Benegal spoke of how the concept of dance and songs are so deeply rooted in the films of this region. “It all comes from a common tradition, and it is one that follows a common aesthetic principle that we all naturally follow. And it is based on certain principles that come down in both folk and classical culture, from Sanskrit theatre.” He spoke of the 'Navaras' or the nine essences that is mentioned in classical thinking of the emotions we all have, and the audience derives an aesthetic pleasure from a combination and variation of all the essences in any kind of art or entertainment. Indian theatre, in its effort to provide a totality of the aesthetic experience, brought in other forms of art, like music, dance and even acrobatics. “Even during the silent film era, there would be live performances in between changing of reels. But when sound came, it became easy to integrate everything together. When we made our first film, 'Alam Ara' in 1931, I don't know if you all know it -- but it had 65 songs!” Benegal exclaimed. “This form became so popular that we couldn't get rid of the idea; it became a form in itself. And this is unique to this region; so it can be said that this is a contribution to cinematic arts by South Asia.”
But he then pointed out the problem it brought: “It brought a form so rigorous, that it started to create an unnecessarily rigorous form that dominated any kind of content. It became a Procrustean bed; everything that was made had to fit in the form, or else it would be reshaped to do so.
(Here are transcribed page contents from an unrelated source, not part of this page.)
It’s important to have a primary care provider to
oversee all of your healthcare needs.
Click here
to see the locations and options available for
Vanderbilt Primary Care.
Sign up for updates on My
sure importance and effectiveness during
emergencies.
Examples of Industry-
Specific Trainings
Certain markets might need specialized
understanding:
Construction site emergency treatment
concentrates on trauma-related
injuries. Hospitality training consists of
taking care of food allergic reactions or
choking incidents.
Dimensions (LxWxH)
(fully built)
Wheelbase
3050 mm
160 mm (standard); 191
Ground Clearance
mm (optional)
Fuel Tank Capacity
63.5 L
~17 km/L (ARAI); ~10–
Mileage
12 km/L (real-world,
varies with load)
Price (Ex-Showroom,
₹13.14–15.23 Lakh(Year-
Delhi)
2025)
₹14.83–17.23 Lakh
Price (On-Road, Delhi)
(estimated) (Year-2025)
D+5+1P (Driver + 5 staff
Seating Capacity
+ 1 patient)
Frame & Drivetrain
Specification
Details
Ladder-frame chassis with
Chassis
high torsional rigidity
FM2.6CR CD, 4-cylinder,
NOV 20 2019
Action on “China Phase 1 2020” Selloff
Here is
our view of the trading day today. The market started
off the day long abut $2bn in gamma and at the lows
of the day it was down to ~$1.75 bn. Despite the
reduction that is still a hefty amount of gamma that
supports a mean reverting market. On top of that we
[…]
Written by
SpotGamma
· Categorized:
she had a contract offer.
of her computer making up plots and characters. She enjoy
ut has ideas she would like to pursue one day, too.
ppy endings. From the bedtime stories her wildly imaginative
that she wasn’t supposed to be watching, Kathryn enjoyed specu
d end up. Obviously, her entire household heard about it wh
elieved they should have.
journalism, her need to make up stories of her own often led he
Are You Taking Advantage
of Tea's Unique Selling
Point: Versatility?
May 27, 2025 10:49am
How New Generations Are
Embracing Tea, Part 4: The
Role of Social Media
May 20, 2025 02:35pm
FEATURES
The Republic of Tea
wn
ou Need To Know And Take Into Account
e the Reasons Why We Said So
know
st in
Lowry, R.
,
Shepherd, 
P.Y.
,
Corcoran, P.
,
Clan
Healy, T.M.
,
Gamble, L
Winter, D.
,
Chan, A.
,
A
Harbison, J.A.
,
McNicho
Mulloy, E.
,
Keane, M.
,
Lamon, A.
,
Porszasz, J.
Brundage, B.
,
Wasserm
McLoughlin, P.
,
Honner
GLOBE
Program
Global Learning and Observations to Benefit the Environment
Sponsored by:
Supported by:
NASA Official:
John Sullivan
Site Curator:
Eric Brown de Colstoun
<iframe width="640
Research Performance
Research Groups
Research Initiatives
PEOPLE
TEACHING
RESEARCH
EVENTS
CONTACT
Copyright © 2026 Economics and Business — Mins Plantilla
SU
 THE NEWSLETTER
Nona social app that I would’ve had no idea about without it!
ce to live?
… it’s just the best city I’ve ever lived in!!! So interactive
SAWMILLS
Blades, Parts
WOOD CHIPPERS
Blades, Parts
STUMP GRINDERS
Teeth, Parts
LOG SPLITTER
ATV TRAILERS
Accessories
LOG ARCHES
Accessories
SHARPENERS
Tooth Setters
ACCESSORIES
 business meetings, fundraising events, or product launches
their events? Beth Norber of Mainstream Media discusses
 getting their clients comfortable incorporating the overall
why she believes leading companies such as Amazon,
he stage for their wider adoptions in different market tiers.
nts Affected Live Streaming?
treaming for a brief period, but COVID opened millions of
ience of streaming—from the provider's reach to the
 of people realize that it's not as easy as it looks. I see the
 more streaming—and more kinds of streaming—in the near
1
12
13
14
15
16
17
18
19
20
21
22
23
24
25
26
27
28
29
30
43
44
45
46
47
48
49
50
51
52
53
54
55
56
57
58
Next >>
A movement developed against it, but it did not take shape because there was a great deal of pressure from the film business. It wasn't until the 1950s that the triumvirate of Satyajit Ray, Ritwik Ghatak and Mrinal Sen all made their appearance at the same time, and came up with films with their own voices. While the Indian audience would only be aesthetically satisfied with a film that had all the nine essences, these three didn't reject it; but they presented it in a different form.” The revolutionary and radical movement that essentially started in the Bangla language then spread to other parts of India, in Malayalam and Odissi, but not in Hindi, Benegal added. But that was until Benegal himself, and a few others (in his words) came to the scene all at once. “I was quite conscious that it was important for films to offer a complete aesthetic experience; but it did not have to follow the form.” He however also clarified that such form-defying films remain at the margins and not into the mainstay, in any language or region. “But what it has done is given cinematic art and entertainment a whole new dimension that no one believed existed,” Benegal closed on a positive note.
Information Minister Hasanul Haq Inu termed Benegal a “co-fighter” in the struggle for secular, liberal thinking, and sought his help in making the Bangladesh Film and Television Institute a world-class organisation. He handed a crest to the filmmaker, and adorned him with an uttorio. Also present at the programme were organisers of ISIFF and noted film personalities-- including Nasiruddin Yousuff, Manzare Hasin Murad, Morshedul Islam and Moshiuddin Shaker.